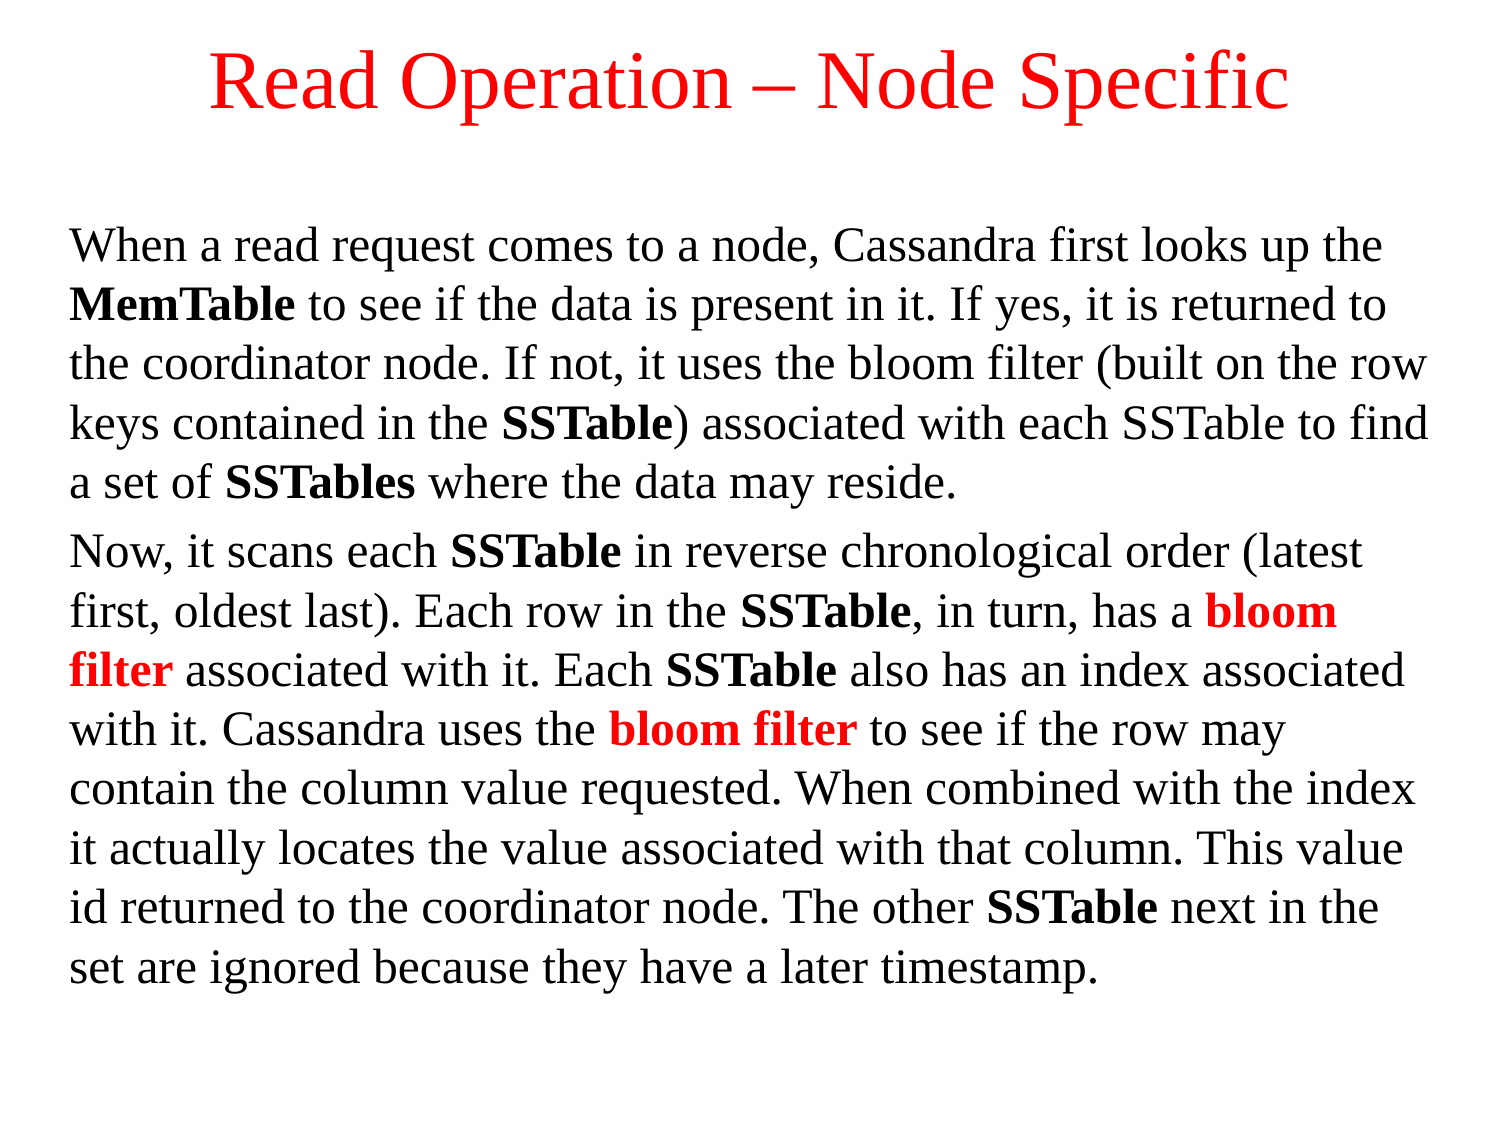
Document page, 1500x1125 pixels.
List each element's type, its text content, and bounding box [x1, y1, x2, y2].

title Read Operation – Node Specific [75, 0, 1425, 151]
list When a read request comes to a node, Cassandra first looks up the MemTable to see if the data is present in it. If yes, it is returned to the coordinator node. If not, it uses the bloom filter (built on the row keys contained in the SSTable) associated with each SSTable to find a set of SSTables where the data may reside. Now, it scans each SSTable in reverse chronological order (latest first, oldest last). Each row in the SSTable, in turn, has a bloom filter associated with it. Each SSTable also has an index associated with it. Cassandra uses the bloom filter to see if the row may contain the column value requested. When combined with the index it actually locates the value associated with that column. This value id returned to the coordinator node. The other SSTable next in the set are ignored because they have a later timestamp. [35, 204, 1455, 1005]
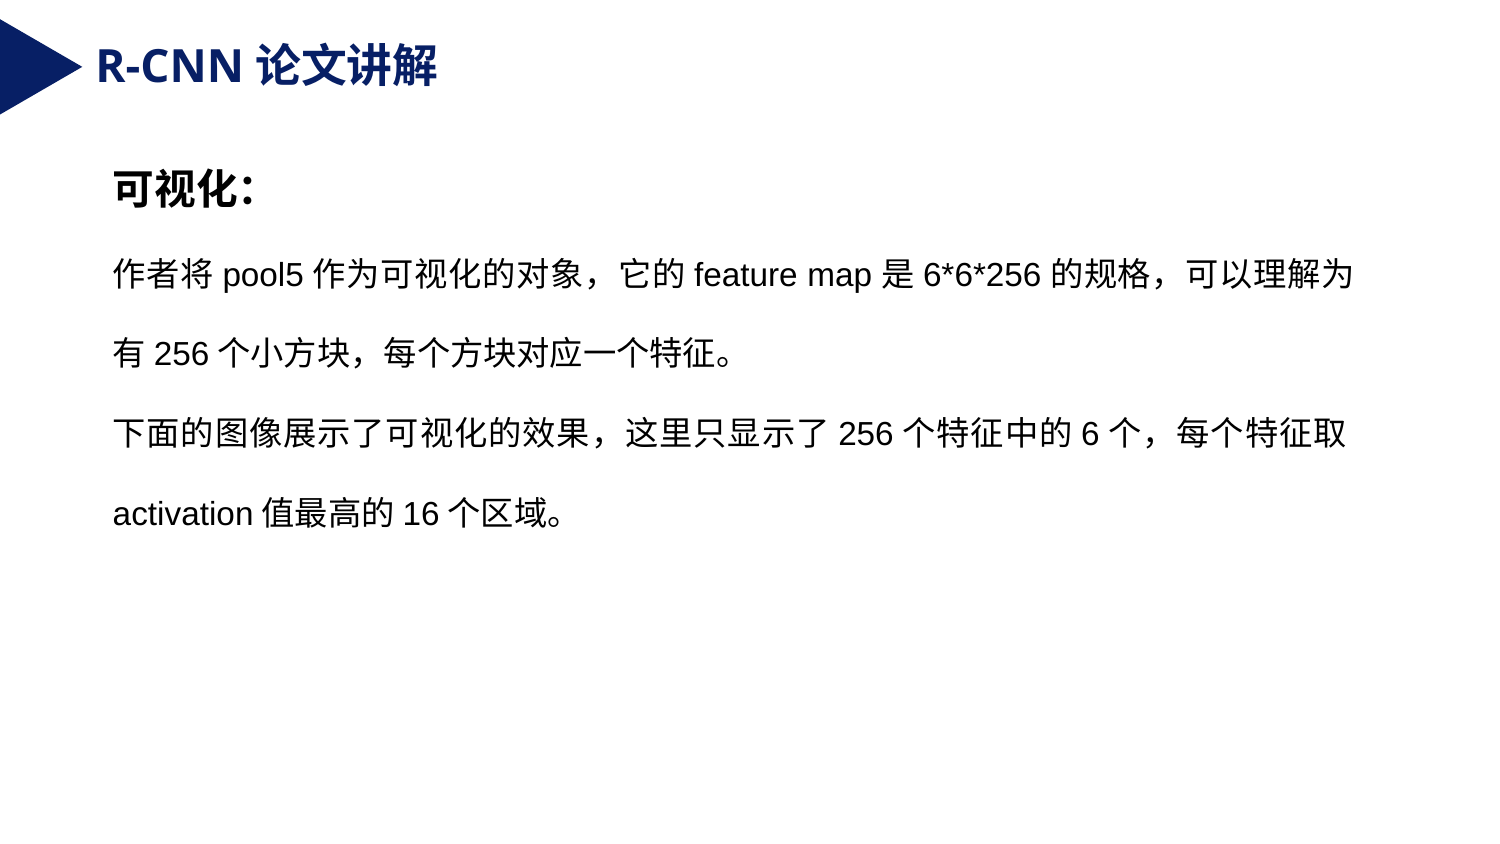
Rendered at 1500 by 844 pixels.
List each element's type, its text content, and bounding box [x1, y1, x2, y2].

++++++++

ASSIGNED TASK
Everything from the line containing "Rendered at 1500 by 844 pixels." to the last line of the entries above should be quoted exactly, and only that.

RESULT FOR THIS TASK
Rendered at 1500 by 844 pixels.
List each element's type, its text content, and bounding box [x1, y1, x2, y2].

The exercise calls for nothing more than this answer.